Similarly, I wonder whether mistreatment of women in Obstetrics introduces contradictions and ambiguities that fall outside the ambit of established medical practice. New connections need to be found - perhaps aided through interdisciplinary explorations. Deleuze and Guattari emphasize the value of integrating Science, Philosophy, and Art.


The image above was created on my iPad using the Paper App.
Barad, K. 2014. Diffracting Diffraction: Cutting Together-Apart, Parallax, 20:3, 168-187.

Barad, K. 2007. Meeting the universe halfway: Quantum physics and the entanglement of matter and meaning. Durham, NC: Duke University Press.
Coleman. R & Ringrose, C. 2013. Introduction: Deleuze and Research Methodologies. Edinburgh University Press. Edinburgh.
Deleuze, G., & Guattari, F. 1987. A thousand plateaus: Capitalism and schizophrenia (B. Massumi, Trans.). Minneapolis: University of Minnesota Press.
Kees, J. G. 2007. Mapping Domestic Violence in the Rhizome: Asignifying Ruptures in Anglo-American Law.  The fifth international conference on new directions in the humanities. http://h07.cgpublisher.com/proposals/380/index_html

Tuesday 14 July 2015

Opening spaces



These blog posts reveal my thoughts. Creative movements are expressed as I experiment with my theoretical understandings. When I read the literature related to my PhD and engage with the process, lines of thinking connect and intersect. My progress is reflected by the online posts through a desire to record the research process. Yet the public space offers an extra dimension of openness and freedom that also invites unintended consequences.

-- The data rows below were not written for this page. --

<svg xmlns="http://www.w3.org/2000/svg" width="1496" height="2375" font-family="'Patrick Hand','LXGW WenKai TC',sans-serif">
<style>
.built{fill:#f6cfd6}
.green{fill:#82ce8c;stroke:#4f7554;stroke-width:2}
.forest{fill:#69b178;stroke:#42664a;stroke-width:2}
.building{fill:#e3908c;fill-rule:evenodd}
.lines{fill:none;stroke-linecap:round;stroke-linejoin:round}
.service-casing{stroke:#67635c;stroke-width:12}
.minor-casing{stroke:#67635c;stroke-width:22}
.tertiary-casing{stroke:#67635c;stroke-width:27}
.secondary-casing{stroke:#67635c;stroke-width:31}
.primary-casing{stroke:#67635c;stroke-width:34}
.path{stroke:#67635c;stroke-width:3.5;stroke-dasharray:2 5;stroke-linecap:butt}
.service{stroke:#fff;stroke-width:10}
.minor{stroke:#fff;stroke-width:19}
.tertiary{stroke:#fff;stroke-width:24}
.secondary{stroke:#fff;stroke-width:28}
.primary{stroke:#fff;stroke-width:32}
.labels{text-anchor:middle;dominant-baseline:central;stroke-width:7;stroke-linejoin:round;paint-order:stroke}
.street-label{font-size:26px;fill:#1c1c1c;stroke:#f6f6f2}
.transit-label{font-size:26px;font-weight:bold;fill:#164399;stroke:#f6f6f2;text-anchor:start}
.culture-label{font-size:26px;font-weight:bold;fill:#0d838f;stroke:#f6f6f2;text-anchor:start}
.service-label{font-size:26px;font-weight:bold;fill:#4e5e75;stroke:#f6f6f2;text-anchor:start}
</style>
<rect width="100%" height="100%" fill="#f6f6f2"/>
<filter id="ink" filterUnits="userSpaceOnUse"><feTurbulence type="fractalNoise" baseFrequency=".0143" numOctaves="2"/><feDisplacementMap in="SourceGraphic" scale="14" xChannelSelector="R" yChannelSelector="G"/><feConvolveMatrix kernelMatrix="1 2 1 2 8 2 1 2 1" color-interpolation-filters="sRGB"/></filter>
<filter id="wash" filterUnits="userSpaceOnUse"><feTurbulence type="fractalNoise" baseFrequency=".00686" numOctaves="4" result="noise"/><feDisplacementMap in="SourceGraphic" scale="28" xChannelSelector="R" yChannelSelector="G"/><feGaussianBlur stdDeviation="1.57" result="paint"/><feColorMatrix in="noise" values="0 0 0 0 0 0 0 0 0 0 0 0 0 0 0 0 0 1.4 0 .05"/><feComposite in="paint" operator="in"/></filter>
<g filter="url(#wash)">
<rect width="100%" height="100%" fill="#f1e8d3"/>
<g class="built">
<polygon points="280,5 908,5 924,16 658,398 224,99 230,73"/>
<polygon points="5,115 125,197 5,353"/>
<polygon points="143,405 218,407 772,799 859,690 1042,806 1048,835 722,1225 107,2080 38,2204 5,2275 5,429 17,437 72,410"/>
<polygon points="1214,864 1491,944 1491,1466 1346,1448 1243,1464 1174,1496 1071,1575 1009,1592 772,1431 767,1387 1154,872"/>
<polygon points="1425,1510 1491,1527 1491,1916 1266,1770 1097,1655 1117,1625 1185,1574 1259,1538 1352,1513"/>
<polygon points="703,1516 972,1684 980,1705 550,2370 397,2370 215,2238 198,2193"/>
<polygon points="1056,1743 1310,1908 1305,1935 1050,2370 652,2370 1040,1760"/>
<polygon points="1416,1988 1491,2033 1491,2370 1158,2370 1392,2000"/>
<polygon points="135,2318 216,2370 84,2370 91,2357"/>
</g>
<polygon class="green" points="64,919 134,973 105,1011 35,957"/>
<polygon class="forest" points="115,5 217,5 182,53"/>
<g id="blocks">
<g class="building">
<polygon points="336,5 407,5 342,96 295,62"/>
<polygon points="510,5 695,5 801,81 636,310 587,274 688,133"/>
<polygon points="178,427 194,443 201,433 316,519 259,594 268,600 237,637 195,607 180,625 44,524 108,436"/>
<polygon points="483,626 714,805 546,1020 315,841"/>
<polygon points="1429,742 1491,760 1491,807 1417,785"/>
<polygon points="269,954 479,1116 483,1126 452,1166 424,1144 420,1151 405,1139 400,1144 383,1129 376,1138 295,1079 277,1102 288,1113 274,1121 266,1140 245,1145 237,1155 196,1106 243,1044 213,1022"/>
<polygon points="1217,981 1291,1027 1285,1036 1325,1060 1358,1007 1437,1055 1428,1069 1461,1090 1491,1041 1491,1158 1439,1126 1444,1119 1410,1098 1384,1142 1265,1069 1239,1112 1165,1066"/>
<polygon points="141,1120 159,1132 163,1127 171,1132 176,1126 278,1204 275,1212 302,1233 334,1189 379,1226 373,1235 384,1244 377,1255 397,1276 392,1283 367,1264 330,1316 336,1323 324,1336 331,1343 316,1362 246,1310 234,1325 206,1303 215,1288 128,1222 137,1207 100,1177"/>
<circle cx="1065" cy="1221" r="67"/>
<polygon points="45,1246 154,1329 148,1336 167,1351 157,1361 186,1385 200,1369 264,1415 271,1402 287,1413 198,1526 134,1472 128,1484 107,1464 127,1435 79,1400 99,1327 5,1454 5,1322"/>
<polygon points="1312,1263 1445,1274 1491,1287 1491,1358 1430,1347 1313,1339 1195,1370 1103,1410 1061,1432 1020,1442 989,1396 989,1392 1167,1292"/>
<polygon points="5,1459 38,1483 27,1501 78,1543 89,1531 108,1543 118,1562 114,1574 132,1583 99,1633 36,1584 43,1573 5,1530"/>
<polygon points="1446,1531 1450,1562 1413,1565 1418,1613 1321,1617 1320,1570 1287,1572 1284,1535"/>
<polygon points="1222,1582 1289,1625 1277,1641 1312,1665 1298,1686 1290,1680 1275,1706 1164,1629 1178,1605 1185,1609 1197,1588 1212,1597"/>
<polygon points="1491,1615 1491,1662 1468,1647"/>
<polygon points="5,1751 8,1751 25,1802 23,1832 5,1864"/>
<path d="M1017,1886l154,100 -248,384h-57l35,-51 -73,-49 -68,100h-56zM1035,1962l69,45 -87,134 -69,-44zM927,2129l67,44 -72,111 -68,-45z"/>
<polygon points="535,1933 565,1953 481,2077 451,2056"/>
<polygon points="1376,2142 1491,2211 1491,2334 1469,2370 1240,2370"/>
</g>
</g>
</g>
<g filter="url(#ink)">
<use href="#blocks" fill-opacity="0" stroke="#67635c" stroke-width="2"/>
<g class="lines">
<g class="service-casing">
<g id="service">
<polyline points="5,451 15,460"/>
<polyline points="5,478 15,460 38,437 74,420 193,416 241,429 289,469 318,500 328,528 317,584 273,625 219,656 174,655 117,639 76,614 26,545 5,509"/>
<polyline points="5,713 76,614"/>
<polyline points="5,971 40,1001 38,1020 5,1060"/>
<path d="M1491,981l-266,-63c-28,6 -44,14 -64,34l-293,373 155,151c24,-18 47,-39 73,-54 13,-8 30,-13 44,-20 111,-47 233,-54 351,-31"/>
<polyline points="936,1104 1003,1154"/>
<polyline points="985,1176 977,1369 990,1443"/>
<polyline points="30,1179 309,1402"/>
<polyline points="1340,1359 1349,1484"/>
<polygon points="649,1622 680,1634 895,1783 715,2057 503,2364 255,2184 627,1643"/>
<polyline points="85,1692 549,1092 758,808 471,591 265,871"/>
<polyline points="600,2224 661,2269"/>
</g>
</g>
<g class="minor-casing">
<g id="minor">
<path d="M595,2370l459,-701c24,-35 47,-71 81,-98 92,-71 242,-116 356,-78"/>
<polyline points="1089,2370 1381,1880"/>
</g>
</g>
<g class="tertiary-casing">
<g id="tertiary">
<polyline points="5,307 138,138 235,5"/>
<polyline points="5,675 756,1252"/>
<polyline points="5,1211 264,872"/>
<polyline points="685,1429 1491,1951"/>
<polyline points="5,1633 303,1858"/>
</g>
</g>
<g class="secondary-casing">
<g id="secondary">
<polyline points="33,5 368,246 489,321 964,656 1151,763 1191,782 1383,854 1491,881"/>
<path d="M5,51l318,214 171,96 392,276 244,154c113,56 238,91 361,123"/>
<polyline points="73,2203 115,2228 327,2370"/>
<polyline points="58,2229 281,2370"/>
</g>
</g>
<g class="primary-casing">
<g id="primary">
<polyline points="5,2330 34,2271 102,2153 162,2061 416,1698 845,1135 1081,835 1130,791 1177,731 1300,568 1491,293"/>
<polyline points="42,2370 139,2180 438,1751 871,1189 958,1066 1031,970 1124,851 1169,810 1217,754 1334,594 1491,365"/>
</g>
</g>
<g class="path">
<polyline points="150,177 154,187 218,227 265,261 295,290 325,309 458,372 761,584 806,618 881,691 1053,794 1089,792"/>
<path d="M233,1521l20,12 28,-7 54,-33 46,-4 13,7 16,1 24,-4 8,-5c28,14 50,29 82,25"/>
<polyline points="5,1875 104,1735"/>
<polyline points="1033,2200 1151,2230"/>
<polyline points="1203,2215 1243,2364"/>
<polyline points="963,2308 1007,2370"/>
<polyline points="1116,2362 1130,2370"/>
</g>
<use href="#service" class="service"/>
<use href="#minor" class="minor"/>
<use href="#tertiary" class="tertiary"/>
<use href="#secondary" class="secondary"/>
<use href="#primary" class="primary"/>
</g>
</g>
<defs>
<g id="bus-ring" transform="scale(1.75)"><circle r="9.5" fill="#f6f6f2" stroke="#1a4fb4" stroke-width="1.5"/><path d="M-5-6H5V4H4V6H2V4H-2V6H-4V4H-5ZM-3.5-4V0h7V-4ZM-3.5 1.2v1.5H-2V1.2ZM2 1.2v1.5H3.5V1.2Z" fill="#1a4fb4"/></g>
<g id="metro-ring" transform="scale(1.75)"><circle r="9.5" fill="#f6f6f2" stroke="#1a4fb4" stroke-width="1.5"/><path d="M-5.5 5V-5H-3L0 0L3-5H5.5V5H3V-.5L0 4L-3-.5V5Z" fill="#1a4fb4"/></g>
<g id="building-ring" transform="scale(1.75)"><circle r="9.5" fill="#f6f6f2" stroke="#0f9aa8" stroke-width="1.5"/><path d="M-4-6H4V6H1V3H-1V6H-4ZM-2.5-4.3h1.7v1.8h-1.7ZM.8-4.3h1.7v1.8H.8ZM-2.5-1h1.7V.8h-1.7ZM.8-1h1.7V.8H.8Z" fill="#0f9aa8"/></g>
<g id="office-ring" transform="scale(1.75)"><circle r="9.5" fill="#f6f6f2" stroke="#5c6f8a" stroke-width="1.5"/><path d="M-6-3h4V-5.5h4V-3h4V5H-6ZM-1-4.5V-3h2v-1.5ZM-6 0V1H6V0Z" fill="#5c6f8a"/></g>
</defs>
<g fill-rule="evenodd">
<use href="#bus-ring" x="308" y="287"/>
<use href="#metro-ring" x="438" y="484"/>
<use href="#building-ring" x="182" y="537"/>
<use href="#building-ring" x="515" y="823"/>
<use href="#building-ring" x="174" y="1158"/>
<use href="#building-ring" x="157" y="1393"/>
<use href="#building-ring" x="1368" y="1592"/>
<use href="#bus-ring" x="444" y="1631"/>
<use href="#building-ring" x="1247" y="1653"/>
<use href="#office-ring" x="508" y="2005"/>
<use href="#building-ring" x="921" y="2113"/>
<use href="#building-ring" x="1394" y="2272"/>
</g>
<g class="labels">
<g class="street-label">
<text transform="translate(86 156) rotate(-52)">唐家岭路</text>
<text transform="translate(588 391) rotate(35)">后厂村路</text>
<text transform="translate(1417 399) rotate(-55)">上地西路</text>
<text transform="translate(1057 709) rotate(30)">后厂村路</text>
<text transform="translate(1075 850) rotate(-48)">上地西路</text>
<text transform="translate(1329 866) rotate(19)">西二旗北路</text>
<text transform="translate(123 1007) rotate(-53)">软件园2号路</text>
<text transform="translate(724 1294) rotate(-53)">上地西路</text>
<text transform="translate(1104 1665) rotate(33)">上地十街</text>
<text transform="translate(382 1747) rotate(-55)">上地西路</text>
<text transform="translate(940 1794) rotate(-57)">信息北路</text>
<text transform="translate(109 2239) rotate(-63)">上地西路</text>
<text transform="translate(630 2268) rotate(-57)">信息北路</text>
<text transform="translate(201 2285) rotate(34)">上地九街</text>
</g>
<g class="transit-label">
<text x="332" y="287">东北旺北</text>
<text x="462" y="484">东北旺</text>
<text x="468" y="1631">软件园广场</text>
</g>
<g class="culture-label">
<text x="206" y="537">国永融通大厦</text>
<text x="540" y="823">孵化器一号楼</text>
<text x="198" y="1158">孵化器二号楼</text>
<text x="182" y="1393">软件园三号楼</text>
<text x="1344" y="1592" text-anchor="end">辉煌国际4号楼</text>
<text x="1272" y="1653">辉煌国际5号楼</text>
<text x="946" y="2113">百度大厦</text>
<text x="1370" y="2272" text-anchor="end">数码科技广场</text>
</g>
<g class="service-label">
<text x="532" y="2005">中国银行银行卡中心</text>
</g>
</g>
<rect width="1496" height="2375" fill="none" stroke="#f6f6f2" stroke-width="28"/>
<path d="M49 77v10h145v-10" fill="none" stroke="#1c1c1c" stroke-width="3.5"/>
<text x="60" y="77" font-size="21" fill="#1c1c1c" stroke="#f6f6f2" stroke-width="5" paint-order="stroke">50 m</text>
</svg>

For instance, when I receive feedback from readers, it jolts me into this new reality.

Deleuze (1994:176) claims that “[s]omething in the world forces us to think. This something is an object not of recognition but of a fundamental encounter”.  As I work with student experiences in Obstetrics learning, there are different moments that trigger lines of flight, opening up alternative possibilities - offshoots in the rhizomatic process that form part of the iterative explorations. Ohlsson (2009) points to the fragility of thinking that opens up chaos. She refers to the “magic moments” which constitute lines of flight where new thoughts emerge.

This process of blogging enables me to take on a nomadic self to explore the potentialities in student learning - “how learning processes are produced and function and what social effects they have” (Olsson 2009:xx). Nomadic thinking is considered as “molecular becoming”.  It is a way of picking up the tensions in the cracks or ruptures. These emerge as forces in events or encounters,  breaking through into new spaces, in the middle/in-between spaces causing a disruption to established boundaries such as binary oppositions. It contrasts with the molar “where becoming is fixed or fitted into pre-existing categories” and controlled by power mechanisms such as hierarchy (Coleman & Ringrose 2013:15).

The photos above (taken with my iPad then collaged on Explain Everything App) were shot during my recent vacation at the newly opened Angama Mara Tented Camp in the Mara Triangle of Kenya. Sunrise represents a new day offering different potentials and possibilities. Below is my favourite photo; showing the plain of possibilities through the reflection from the washbasin mirror.



Deleuze, G. 1994. Difference and repetition. Athlone Press. London

Coleman. R & Ringrose, C. 2013. Introduction: Deleuze and Research Methodologies. Edinburgh University Press. Edinburgh.

Olsson, L. M. 2009. Movement and experimentation in young children’s learning : Deleuze and Guattari in early childhood education. Routledge. London.